(Recorded data Opens)

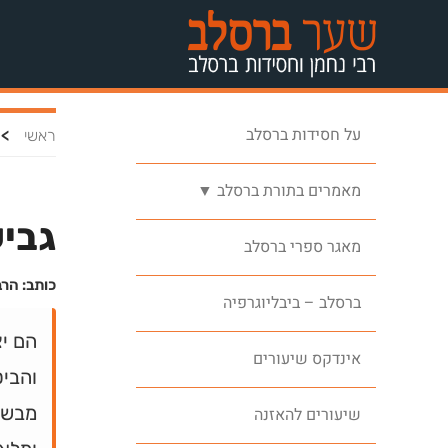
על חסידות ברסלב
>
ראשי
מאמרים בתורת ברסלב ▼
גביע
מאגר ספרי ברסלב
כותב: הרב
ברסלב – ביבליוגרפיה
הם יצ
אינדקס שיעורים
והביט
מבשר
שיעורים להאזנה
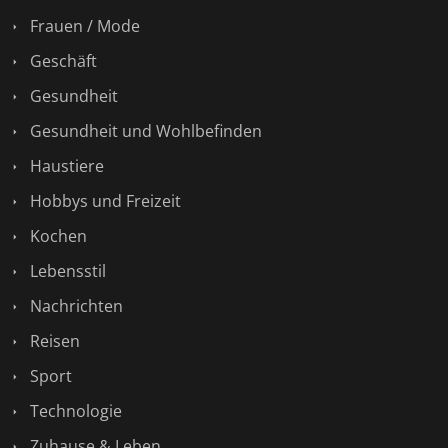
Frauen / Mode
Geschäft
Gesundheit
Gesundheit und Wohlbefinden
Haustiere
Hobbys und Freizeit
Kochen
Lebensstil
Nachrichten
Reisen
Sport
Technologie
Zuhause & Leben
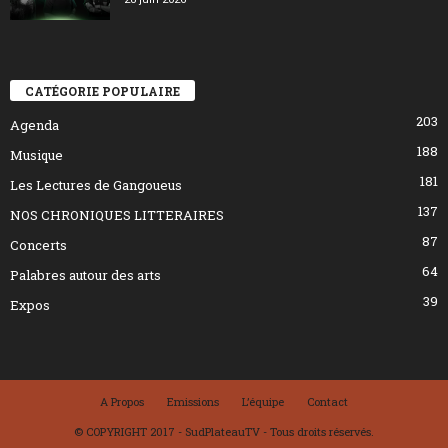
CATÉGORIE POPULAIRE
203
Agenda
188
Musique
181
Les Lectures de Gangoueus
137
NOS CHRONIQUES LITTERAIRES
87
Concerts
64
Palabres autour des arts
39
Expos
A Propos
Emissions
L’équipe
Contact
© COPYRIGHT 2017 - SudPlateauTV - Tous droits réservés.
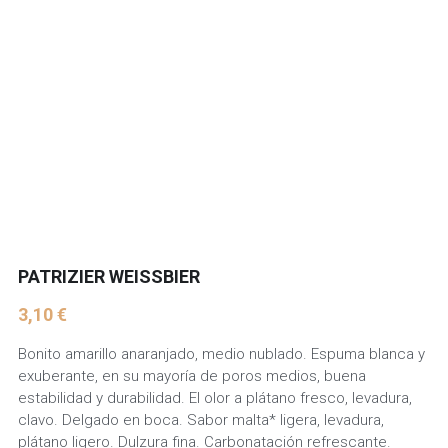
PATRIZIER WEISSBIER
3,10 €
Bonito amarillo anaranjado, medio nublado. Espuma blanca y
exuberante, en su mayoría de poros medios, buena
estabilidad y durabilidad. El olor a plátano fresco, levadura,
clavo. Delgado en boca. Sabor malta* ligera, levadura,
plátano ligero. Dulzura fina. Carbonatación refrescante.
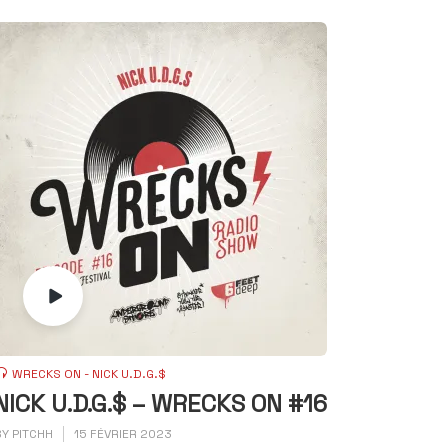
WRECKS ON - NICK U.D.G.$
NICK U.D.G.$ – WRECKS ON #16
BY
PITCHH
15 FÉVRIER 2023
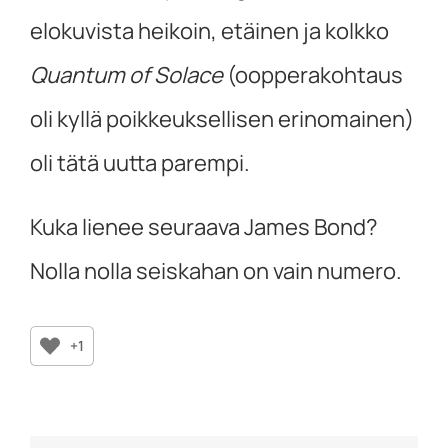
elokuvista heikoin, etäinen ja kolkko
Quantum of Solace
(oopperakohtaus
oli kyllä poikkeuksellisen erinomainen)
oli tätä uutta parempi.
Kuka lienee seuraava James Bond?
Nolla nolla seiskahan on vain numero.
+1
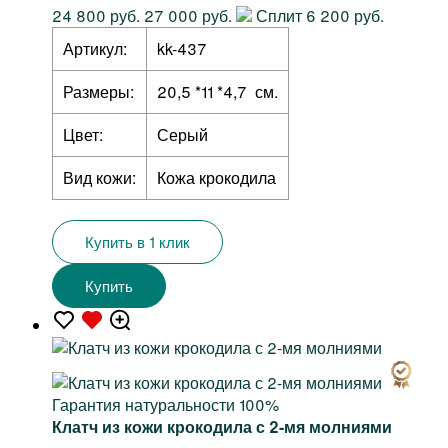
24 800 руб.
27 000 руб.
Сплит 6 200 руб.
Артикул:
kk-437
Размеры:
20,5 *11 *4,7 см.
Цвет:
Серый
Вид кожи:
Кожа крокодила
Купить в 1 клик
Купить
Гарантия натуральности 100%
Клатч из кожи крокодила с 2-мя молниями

(Recorded data Closes)

**What is needed:** Please reproduce each entry above word for word and keep the pictures out of the copy.

**Solution for this exercise:**
על חסידות ברסלב
>
ראשי
מאמרים בתורת ברסלב ▼
גביע
מאגר ספרי ברסלב
כותב: הרב
ברסלב – ביבליוגרפיה
הם יצ
אינדקס שיעורים
והביט
מבשר
שיעורים להאזנה
Frauen / Mode
Geschäft
Gesundheit
Gesundheit und Wohlbefinden
Haustiere
Hobbys und Freizeit
Kochen
Lebensstil
Nachrichten
Reisen
Sport
Technologie
Zuhause & Leben
CATÉGORIE POPULAIRE
203
Agenda
188
Musique
181
Les Lectures de Gangoueus
137
NOS CHRONIQUES LITTERAIRES
87
Concerts
64
Palabres autour des arts
39
Expos
A Propos
Emissions
L’équipe
Contact
© COPYRIGHT 2017 - SudPlateauTV - Tous droits réservés.
PATRIZIER WEISSBIER
3,10 €
Bonito amarillo anaranjado, medio nublado. Espuma blanca y
exuberante, en su mayoría de poros medios, buena
estabilidad y durabilidad. El olor a plátano fresco, levadura,
clavo. Delgado en boca. Sabor malta* ligera, levadura,
plátano ligero. Dulzura fina. Carbonatación refrescante.
WRECKS ON - NICK U.D.G.$
NICK U.D.G.$ – WRECKS ON #16
BY
PITCHH
15 FÉVRIER 2023
elokuvista heikoin, etäinen ja kolkko
Quantum of Solace
(oopperakohtaus
oli kyllä poikkeuksellisen erinomainen)
oli tätä uutta parempi.
Kuka lienee seuraava James Bond?
Nolla nolla seiskahan on vain numero.
+1
24 800 руб.
27 000 руб.
Сплит 6 200 руб.
Артикул:
kk-437
Размеры:
20,5 *11 *4,7 см.
Цвет:
Серый
Вид кожи:
Кожа крокодила
Купить в 1 клик
Купить
Гарантия натуральности 100%
Клатч из кожи крокодила с 2-мя молниями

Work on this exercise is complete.